To provide some background: the estate has actually already been sold to Craighouse Limited (Isle of Man) for the sum of £10m. A representative from the development consortium has confirmed Craighouse Limited is owned by Mountgrange – as far as I know, Mountgrange Real Estate Opportunity Fund (MoREOF). It has also been confirmed that Napier University still hold a financial interest in the site. It appears that the development is proceeding as a consortium, Craighouse Partnership, currently comprising Mountgrange, Sundial, Invicta and Napier University.
Any new build development on that site is contrary to the local development plan and as such would normally be immediately prohibited. The developers are attempting to justify the new build on the basis of a financial sustainability argument but have failed to publish any evidence to that effect. It may very well be the situation that renovating the existing buildings and replacing in situ the “Learning Resource Centre” would provide ample funding and profit opportunity. At no point has the argument for new build been elucidated further than “it needs to be done”.
In relation to access rights, William Gray-Muir of Sundial has indeed stated publicly that access will be preserved. Although, it has not been made clear yet what level of access will be preserved: it could range from complete and full public access to a mere path around the outskirts of the site. So you can understand peoples’ concern.
The green space and surrounding woods are, and have been, made use of by locals for decades. Families take their children there, people walk their dogs there, at the end of EIFF festival fireworks literally thousands of people congregate. It is literally a hub of the community and one of the most valuable green spaces in the whole city. Irrespective of access rights, it will become somewhat tricky to make amenity of the green space when there are buildings on top of it.
You mentioned affordable housing – can you please tell me where you obtained that information, as I am not aware that any proposed units on the site would be classified as such?
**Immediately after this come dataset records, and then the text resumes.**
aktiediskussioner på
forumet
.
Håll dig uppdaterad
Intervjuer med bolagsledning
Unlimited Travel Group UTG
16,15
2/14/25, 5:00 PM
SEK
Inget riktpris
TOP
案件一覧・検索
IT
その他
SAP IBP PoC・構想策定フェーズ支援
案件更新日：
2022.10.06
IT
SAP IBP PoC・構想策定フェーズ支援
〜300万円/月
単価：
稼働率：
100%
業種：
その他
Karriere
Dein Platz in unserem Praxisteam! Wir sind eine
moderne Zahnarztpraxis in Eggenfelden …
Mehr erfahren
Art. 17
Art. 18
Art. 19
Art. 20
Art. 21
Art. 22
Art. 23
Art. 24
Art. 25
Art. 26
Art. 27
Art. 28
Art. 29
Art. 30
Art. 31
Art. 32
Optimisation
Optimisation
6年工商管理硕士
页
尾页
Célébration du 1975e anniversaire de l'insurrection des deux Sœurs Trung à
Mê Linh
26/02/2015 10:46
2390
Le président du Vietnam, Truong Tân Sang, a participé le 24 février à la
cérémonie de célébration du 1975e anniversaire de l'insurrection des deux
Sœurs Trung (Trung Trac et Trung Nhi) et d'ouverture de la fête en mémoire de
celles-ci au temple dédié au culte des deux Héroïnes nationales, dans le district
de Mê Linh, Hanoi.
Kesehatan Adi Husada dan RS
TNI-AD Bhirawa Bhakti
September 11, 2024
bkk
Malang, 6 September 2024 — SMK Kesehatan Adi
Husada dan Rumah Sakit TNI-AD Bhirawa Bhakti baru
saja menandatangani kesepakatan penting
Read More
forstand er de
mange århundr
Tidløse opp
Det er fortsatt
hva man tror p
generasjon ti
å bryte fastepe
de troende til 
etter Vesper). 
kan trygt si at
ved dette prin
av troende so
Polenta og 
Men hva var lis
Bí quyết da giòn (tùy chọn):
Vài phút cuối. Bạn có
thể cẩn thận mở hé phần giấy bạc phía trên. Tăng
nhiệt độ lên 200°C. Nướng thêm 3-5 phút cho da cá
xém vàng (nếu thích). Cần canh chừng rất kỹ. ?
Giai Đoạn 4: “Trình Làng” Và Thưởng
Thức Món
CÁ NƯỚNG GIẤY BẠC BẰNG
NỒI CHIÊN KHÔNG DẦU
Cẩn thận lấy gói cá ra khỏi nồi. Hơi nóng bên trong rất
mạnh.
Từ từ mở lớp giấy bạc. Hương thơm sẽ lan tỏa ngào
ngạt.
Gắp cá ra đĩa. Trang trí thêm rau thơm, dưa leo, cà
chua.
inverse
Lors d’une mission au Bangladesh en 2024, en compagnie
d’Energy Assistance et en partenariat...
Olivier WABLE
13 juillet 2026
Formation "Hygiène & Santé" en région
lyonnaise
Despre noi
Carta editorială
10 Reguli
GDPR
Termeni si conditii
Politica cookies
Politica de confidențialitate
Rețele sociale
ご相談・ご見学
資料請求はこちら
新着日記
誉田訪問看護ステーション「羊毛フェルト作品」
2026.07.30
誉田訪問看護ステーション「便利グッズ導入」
In relation to your use of “NIMBY”, have you been reading material produced by the developers’ lobbying/PR company, Invicta, per chance? To apply that term in this example is bordering erroneous: it isn’t the situation of an entity being proposed that would be unpopular wherever it is put, e.g. a power-station or rubbish dump, but rather that one of the most beautiful green spaces in Edinburgh is about to be decimated. There is plenty of brown-field sites in Edinburgh, for that matter locally, where new build is not only appropriate but absolutely welcome. If massive new build were proposed on Calton Hill, the arguments would be very similar.
Personally, I welcome the upkeep of the old buildings as New Craig is absolutely stunning and almost unique in example of French Renaissance architecture outside of France; in that endeavour I wish the developers the best of luck. However, to propose to build on a conservation area and what has oft been described as one of the most beautiful and tranquil spots in Edinburgh is to my own eyes entirely a profit making venture that should be robustly opposed.
I cannot understand the need for more housing in an exceptional area of outstanding beauty such as this – there’s ample land designated for housing to the south east of the city so why build here? Renovate what’s there and develop elsewhere should be the way forward.